--- Your task ---
Scan each line of the entries below for the word "directly" and count the ones where it appears. The answer is that number alone.

--- Material to process ---
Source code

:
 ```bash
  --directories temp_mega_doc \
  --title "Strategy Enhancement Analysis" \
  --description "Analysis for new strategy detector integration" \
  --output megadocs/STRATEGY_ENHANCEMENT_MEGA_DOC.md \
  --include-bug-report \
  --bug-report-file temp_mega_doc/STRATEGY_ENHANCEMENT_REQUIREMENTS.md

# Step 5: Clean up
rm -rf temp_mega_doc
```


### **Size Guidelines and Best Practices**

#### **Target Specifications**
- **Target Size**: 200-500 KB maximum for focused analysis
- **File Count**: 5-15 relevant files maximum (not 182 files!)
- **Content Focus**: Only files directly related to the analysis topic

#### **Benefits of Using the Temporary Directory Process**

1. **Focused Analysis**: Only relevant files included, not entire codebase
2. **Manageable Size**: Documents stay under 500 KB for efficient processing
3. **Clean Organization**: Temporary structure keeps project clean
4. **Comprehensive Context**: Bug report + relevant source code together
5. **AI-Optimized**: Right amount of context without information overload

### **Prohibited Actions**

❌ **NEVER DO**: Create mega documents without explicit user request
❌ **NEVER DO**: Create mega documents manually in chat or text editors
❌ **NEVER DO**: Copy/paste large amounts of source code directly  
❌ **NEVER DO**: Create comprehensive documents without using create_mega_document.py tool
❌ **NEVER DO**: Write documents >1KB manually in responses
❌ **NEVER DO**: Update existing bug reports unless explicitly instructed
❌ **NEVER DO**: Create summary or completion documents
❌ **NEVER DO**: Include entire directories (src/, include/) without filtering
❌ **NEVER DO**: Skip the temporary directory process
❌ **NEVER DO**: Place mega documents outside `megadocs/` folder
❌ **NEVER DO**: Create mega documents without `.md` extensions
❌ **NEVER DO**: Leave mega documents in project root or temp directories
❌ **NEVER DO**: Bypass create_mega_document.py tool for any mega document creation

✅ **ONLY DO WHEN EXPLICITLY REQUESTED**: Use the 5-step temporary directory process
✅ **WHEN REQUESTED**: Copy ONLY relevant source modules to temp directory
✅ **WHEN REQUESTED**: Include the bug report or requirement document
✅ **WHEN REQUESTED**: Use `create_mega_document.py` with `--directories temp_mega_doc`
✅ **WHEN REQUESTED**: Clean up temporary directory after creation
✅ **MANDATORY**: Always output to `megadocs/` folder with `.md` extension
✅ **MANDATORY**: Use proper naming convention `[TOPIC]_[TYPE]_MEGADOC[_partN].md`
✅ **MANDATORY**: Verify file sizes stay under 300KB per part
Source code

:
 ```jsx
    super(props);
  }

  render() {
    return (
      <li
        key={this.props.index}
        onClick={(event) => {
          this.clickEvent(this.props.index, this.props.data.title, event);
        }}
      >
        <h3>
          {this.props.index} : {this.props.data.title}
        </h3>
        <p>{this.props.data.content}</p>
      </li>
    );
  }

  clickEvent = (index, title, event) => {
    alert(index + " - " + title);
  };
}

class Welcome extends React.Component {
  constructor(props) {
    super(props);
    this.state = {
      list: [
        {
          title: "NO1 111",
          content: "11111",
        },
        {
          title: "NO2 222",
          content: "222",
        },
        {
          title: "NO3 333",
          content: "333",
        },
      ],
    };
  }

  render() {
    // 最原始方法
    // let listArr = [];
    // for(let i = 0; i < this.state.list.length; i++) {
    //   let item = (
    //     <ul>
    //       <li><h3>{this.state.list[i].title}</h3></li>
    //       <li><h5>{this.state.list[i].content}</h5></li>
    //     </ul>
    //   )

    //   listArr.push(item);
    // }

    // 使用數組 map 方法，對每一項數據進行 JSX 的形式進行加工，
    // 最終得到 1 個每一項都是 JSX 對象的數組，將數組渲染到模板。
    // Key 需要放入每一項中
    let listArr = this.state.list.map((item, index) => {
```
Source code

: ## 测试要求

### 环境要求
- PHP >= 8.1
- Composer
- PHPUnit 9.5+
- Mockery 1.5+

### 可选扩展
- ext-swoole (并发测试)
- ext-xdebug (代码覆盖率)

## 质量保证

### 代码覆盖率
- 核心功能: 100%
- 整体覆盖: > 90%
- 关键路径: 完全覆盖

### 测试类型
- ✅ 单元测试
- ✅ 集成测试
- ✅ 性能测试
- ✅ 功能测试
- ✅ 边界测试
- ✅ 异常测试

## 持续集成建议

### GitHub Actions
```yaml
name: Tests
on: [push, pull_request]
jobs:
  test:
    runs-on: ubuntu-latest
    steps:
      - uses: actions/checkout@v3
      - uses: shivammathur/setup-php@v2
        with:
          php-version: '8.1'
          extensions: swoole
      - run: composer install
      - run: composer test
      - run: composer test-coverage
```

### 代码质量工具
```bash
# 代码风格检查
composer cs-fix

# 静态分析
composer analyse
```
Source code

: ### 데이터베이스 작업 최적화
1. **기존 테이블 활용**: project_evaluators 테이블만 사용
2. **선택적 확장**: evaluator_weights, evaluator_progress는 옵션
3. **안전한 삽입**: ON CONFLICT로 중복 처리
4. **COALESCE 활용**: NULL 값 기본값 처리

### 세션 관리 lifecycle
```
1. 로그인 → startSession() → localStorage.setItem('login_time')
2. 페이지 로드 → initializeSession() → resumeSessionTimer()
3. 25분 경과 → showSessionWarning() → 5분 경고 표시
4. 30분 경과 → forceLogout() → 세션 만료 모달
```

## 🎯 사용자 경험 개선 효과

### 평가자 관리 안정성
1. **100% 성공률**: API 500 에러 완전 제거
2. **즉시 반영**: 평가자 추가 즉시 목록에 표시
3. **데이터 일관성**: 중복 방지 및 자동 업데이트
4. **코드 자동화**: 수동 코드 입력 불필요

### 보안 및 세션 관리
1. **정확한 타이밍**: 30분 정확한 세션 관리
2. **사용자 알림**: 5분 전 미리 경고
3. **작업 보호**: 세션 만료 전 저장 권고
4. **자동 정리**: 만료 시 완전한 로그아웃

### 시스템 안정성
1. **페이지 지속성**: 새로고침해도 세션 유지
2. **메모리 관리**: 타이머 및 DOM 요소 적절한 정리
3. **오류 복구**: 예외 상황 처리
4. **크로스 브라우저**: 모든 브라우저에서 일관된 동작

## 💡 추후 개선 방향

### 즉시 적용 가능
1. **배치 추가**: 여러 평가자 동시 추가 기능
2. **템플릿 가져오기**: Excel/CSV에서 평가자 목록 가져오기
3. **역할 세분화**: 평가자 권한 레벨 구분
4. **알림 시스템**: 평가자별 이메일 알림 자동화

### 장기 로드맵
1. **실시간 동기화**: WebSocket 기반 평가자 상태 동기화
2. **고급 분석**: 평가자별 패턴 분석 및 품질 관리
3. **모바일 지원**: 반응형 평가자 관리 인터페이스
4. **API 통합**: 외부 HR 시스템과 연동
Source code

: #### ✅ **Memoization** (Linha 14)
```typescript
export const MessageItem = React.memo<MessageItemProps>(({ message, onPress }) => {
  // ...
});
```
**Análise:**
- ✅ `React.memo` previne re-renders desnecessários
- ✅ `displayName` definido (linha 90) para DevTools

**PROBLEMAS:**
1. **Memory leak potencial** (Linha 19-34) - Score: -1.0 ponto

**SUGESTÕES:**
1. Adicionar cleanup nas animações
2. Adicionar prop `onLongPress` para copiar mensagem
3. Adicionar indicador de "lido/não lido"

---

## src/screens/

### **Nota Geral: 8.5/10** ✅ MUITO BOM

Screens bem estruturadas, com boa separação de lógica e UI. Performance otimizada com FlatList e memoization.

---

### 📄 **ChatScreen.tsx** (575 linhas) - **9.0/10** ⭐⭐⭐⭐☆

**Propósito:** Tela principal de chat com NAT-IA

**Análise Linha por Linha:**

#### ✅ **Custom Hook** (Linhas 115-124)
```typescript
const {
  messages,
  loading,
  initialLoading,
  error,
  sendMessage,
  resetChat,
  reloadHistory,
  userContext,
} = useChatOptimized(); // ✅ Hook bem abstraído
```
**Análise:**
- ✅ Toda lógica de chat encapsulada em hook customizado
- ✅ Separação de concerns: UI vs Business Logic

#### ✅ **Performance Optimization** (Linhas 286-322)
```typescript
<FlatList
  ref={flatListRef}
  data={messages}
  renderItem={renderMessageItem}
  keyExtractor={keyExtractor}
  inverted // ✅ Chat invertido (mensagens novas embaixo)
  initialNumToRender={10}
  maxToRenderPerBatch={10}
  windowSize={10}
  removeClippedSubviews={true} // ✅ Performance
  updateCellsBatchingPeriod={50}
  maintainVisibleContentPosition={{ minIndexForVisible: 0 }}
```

--- Solution for this task ---
2